ASU's Project Humanities' humanitarian hacking event now linked to the University of Texas at Dallas and will be joined by two other universities in 2019
Discarded pizza boxes. Empty energy-drink cans. Dozens dancing. And hundreds of people cracking, hacking and tapping away on laptops during a 36-hour marathon binge.
Sounds like the internet being broken, but it was a good thing. A very good thing.
It was Hacks for Humanity 2018, which took place Saturday and Sunday at Stauffer Hall on Arizona State University’s Tempe campus. Sponsored by ASU’s Project Humanities, the fifth annual “hackathon” is a 36-hour entrepreneurial marathon in which developers, artists, humanists, futurists, designers and visionaries participate in panels and workshops and are challenged to create technical solutions and initiatives to address local and global issues.
“This hackathon embodies the best that is diversity — bringing together folks from across disciplines, ages, professions and lived experiences,” said Neal A. Lester, professor of English and director of Project Humanities. “Our event — a burst of ‘creative disruption’ — shows that the truest innovation comes when we collaborate with those seemingly unlike us to arrive at together what we could not do alone. To witness this process and the amazing products that emerge from teams after an intense 36 hours is quite something to behold.”
Participants were required to implement three of the seven principles Project Humanities identifies as Humanity 101 into their technology products: kindness, compassion, integrity, respect, empathy, forgiveness and self-reflection. This year, the hackathon added three new tracks to guide participants’ creativity and innovation: parenting, mobility and social justice, according to the event's organizer.
This year's tied-for-first winners focused on mobility. My Siren is a siren-detecton phone app that alerts deaf and hard-of-hearing invididuals to nearby emergency vehicles and operates for both pedestrians and drivers, especially those in urban areas. The other winning entry, Noobs, is an app that improves mobility for the visually impaired by allowing more independence and safety. It does so by allowing individuals to be better integrated into their environments with greater confidence to perform daily tasks.

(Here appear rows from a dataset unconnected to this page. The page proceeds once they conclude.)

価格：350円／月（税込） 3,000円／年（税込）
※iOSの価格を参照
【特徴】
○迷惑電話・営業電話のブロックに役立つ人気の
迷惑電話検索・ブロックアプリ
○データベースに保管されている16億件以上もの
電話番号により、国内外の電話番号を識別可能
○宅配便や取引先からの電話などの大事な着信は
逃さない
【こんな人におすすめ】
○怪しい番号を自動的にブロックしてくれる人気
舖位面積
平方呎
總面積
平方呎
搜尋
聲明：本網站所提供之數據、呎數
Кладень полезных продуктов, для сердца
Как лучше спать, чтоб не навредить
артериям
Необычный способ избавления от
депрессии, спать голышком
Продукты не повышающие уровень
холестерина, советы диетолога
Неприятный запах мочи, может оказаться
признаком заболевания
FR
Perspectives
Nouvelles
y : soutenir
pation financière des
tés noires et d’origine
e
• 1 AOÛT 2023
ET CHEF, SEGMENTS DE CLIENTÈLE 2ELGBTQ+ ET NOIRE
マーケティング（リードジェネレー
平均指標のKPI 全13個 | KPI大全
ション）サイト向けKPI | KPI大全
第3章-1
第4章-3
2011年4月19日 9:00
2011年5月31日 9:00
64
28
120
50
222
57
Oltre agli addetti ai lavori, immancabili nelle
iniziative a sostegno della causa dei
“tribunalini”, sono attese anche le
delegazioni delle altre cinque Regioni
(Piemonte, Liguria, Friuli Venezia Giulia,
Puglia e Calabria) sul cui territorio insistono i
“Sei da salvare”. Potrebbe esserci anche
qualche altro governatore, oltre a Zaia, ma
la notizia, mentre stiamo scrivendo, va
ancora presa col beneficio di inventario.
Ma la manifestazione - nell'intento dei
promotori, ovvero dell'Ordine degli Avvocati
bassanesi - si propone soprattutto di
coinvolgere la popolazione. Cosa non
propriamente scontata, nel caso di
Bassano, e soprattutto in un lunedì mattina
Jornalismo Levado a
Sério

The hackathon provided participants with the opportunity to collaborate, network and discover the myriad resources they need to succeed as social entrepreneurs and businesspeople. Others involved with the event say it benefits the Valley on another level: presenting Phoenix as a hot technology market.
“These kinds of events show big companies why they should move to Phoenix,” said Christopher Huie, a developer for Galvanize, a learning community for technology workers located in downtown Phoenix. “A lot of it boils down to, ‘Is the tech talent here to support a move and bring their businesses here?’ These larger events show that.”
Huie served as a judge in last year’s hackathon. This year, he expanded his responsibilities by helping to recruit mentors and sponsors for the event and by getting the word out in the technology community. He said the reason he does it is simple.
“I like the idea that the premise of the event is to make the world a better place,” Huie said.
And that message is starting to spread to others in academia.
This year, ASU Project Humanities linked its hackathon with the University of Texas at Dallas, who hosted Project Humanities’ Hacks for Humanity in Dallas simultaneously.
“ASU Project Humanities is the genesis of Hacks for Humanity at UT Dallas,” said Rod Wetterskog, assistant dean of corporate relations for the Erik Jonsson School of Engineering and Computer Science at UT Dallas. “We heard about the legacy being built by Project Humanities at ASU by State Farm. As we spread the word about Project Humanities and Humanity 101 on and off campus, we were thrilled with the excitement and desire to engage.”
Wetterskog said the UT Dallas hackathon team yielded about 215 participants and 50 mentors, coaches, judges and presenters. He said their main goal was to help people of all backgrounds and experiences and meet critical gaps in humanity and “perhaps even launch a new product that will help someone in the future.”
In addition to presentations, the Project Humanities’ Hacks for Humanity again included sponsored workshops. This year's sponsors included State Farm, Amazon, PayPal, Silicon Valley Bank, ASU Entrepreneurship + Innovation and the School for the Future of Innovation in Society.